Il mattino seguente chiamò in ufficio per comunicare l’assenza e scese al bar. Non aveva voglia di star sola.
- Ciao Vale come butta oggi? – le chiese Angela quando la vide entrare.
- Sono a casa per qualche giorno. Ne approfitterò per riposare – rispose sedendosi al bancone.
- Brutta storia quella di ieri. Fortuna che almeno tu stai bene. La zona sta diventando un vero schifo. Quel povero Aly invece…
- Quel povero Aly cosa? – la aggredì Valeria sgranando gli occhi. – E io che mi facevo venire i sensi di colpa per quel ladro…
- Ma che dici? Non hai saputo niente allora?.

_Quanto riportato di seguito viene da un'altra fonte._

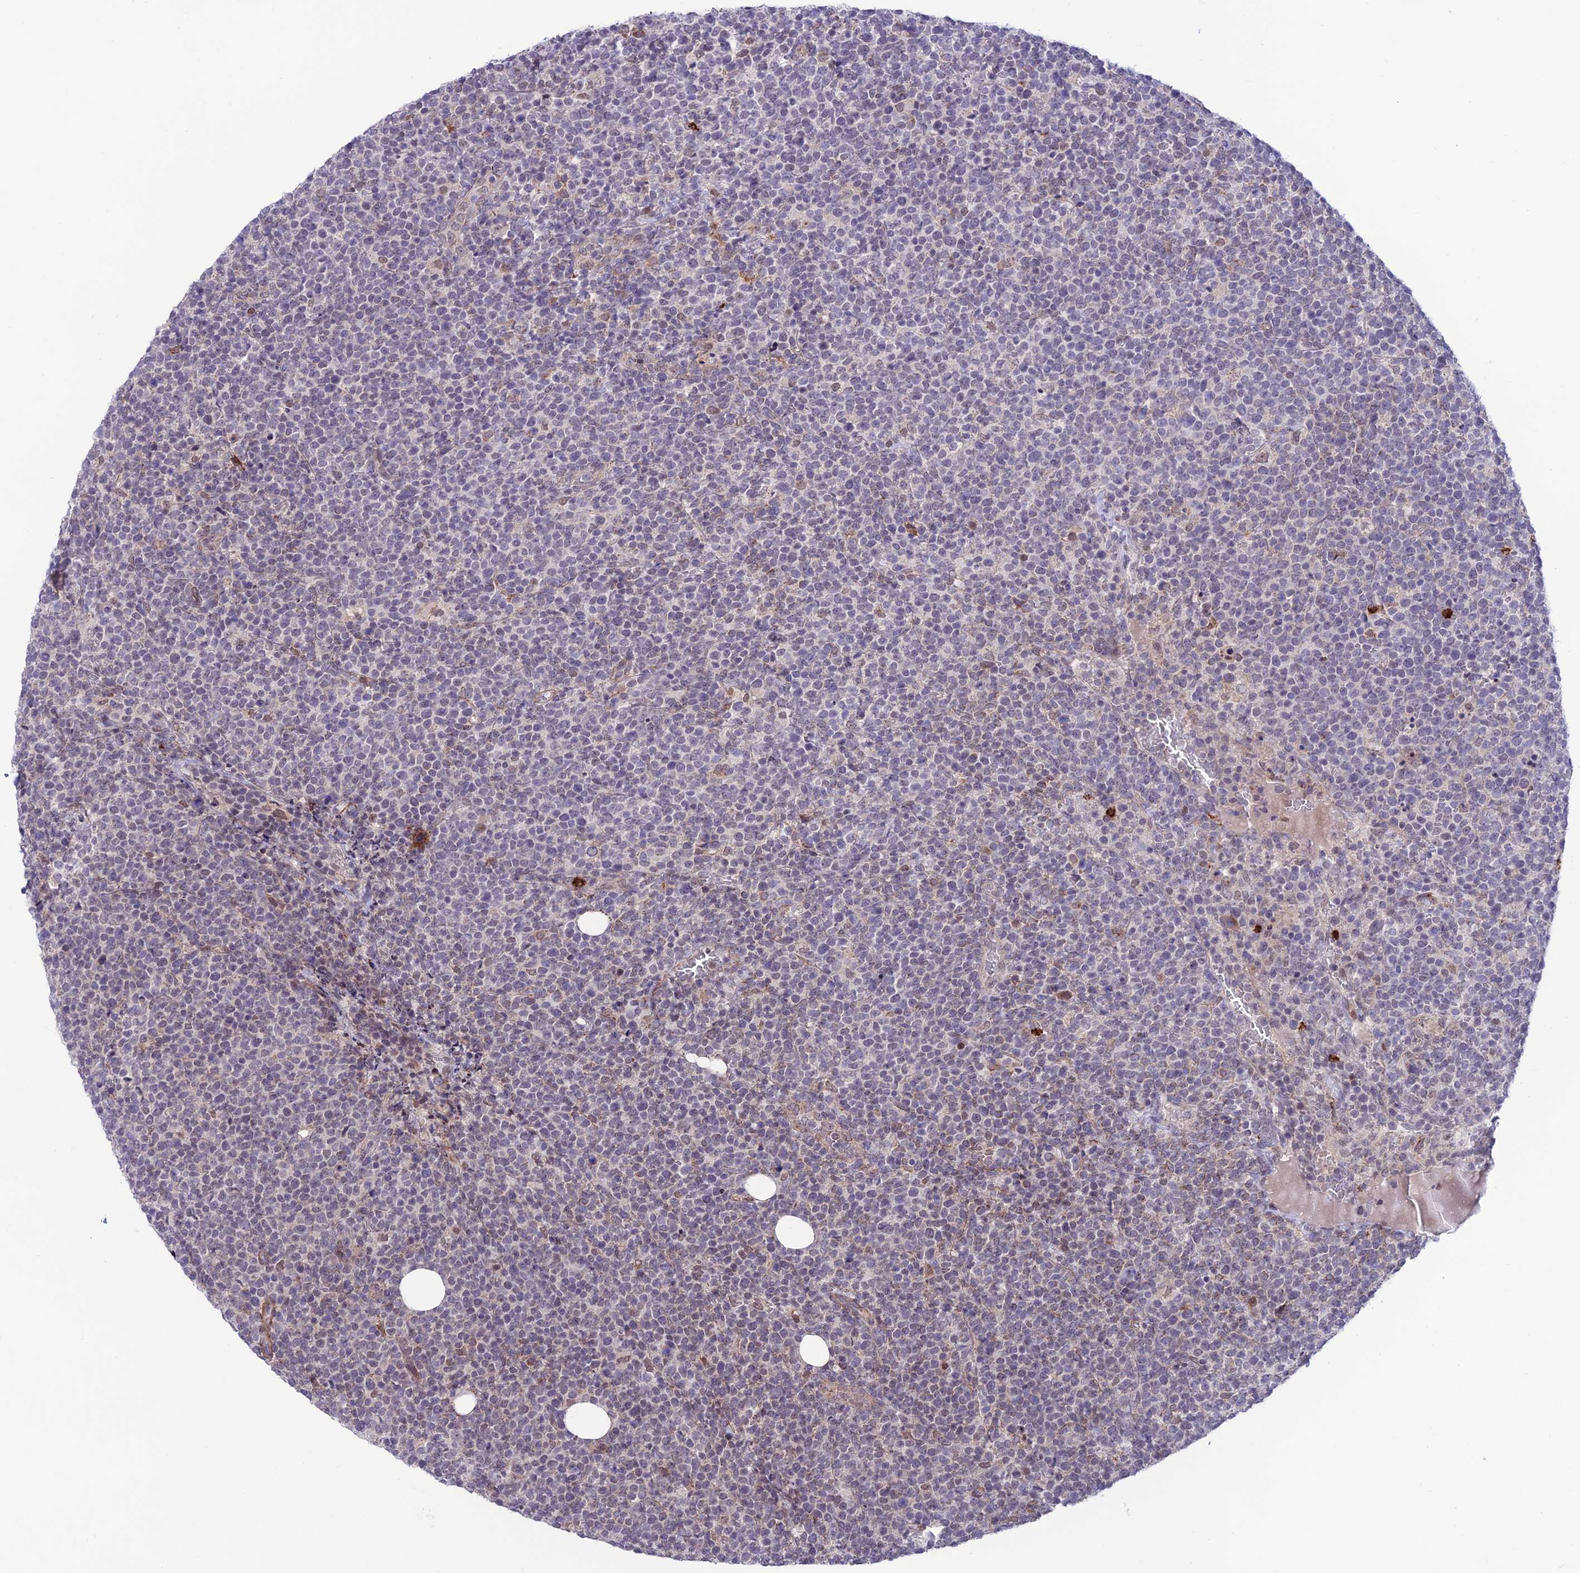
{"staining": {"intensity": "negative", "quantity": "none", "location": "none"}, "tissue": "lymphoma", "cell_type": "Tumor cells", "image_type": "cancer", "snomed": [{"axis": "morphology", "description": "Malignant lymphoma, non-Hodgkin's type, High grade"}, {"axis": "topography", "description": "Lymph node"}], "caption": "Immunohistochemistry (IHC) of lymphoma shows no positivity in tumor cells.", "gene": "COL6A6", "patient": {"sex": "male", "age": 61}}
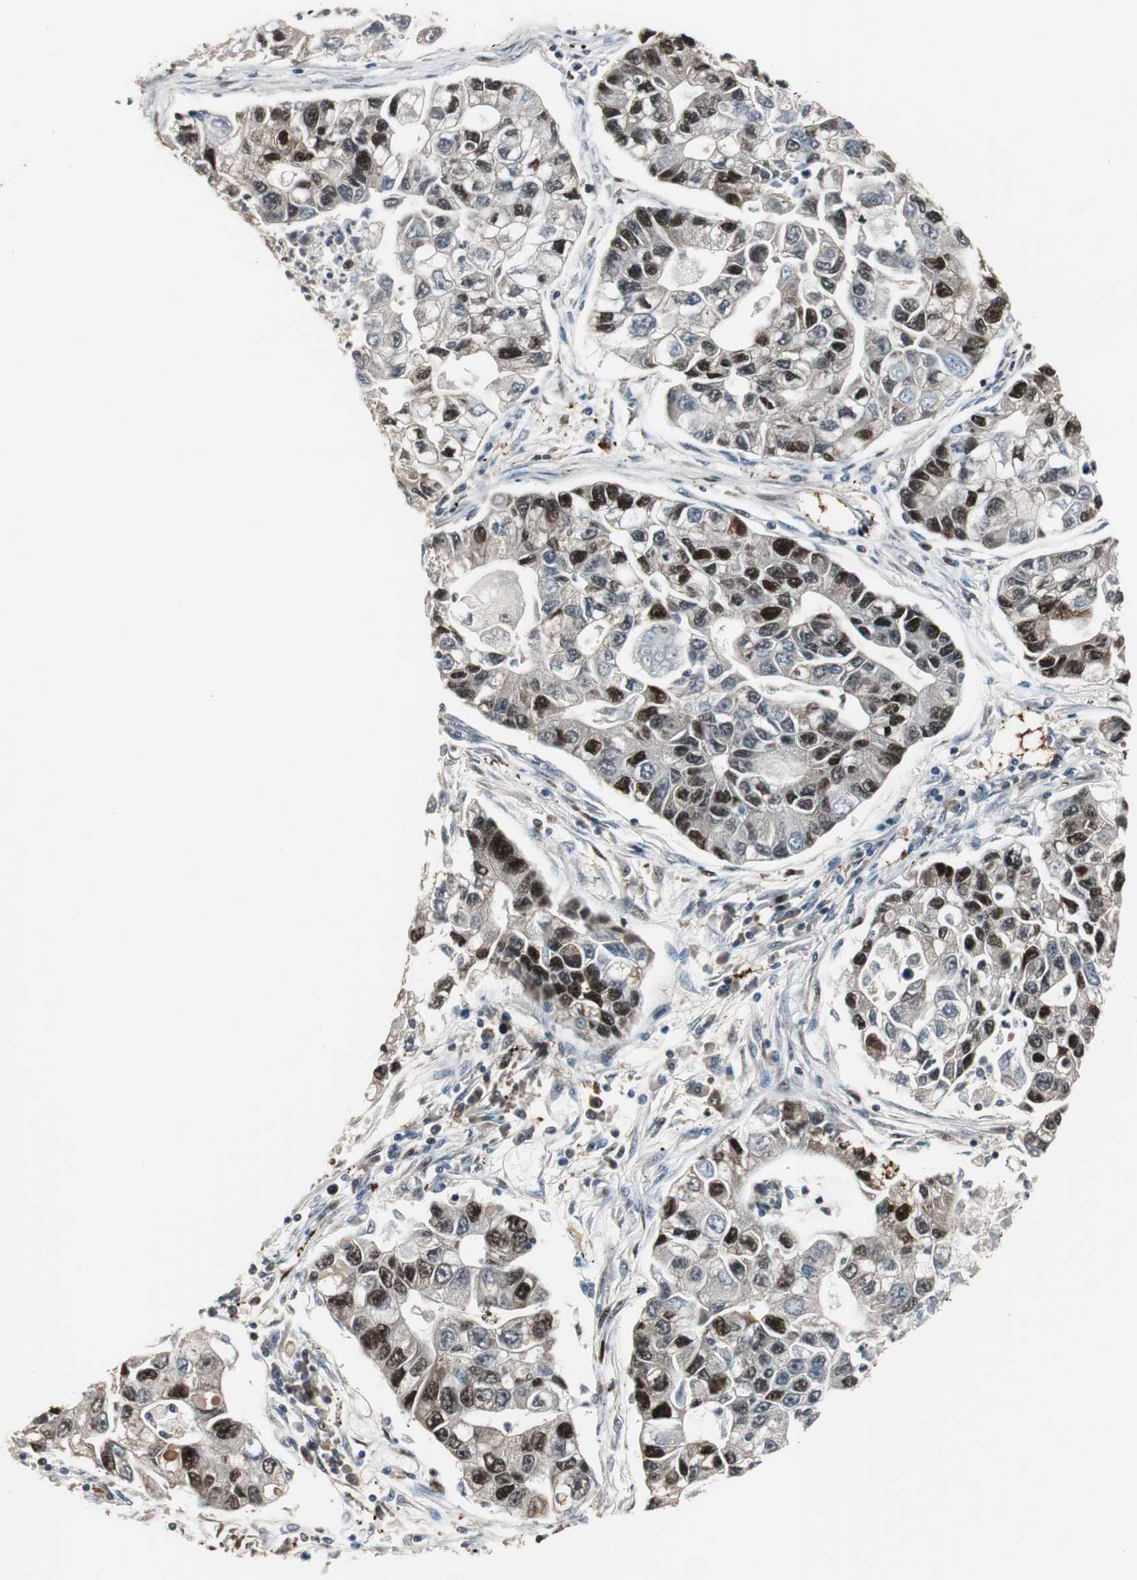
{"staining": {"intensity": "strong", "quantity": "25%-75%", "location": "nuclear"}, "tissue": "lung cancer", "cell_type": "Tumor cells", "image_type": "cancer", "snomed": [{"axis": "morphology", "description": "Adenocarcinoma, NOS"}, {"axis": "topography", "description": "Lung"}], "caption": "Tumor cells exhibit high levels of strong nuclear expression in approximately 25%-75% of cells in lung cancer. The staining is performed using DAB (3,3'-diaminobenzidine) brown chromogen to label protein expression. The nuclei are counter-stained blue using hematoxylin.", "gene": "FEN1", "patient": {"sex": "female", "age": 51}}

- No perché? Che è successo? – la incalzò la donna.
- Mentre rincorreva i tuoi aggressori, Aly è andato a sbattere contro un poliziotto. Uno nuovo nel quartiere. Non lo conosceva. Aly è un clandestino e l’hanno portato in Questura. Lo espelleranno! Dovrà tornare in Marocco e non potrà più aiutare la sua famiglia… era qui per questo.
- Oddio, non ci credo… cosa posso fare per aiutarlo? – esclamò passandosi le mani tra i capelli.
- Tanto per cominciare, smettila di sentirti in colpa. Non ha senso… Piuttosto, non mi hai raccontato com’è andata col tuo capo – disse la donna voltandole le spalle.
Valeria non rispose. Cercava di ricostruire la scena. Quell’uomo era uscito dalla sua immobilità per rincorrere i suoi aggressori. Un gesto che gli era costato caro. Ora lei doveva tirarlo fuori dai guai. A qualunque prezzo.
Afferrò la borsa e si diresse a passo sostenuto verso l’uscita.
- Dove vai? – le urlò la barista da dietro il bancone. – Il tuo cappuccio è pronto…
- Te lo pago dopo. Ora devo assolutamente trovare un buon avvocato – ribatté Valeria agguerrita.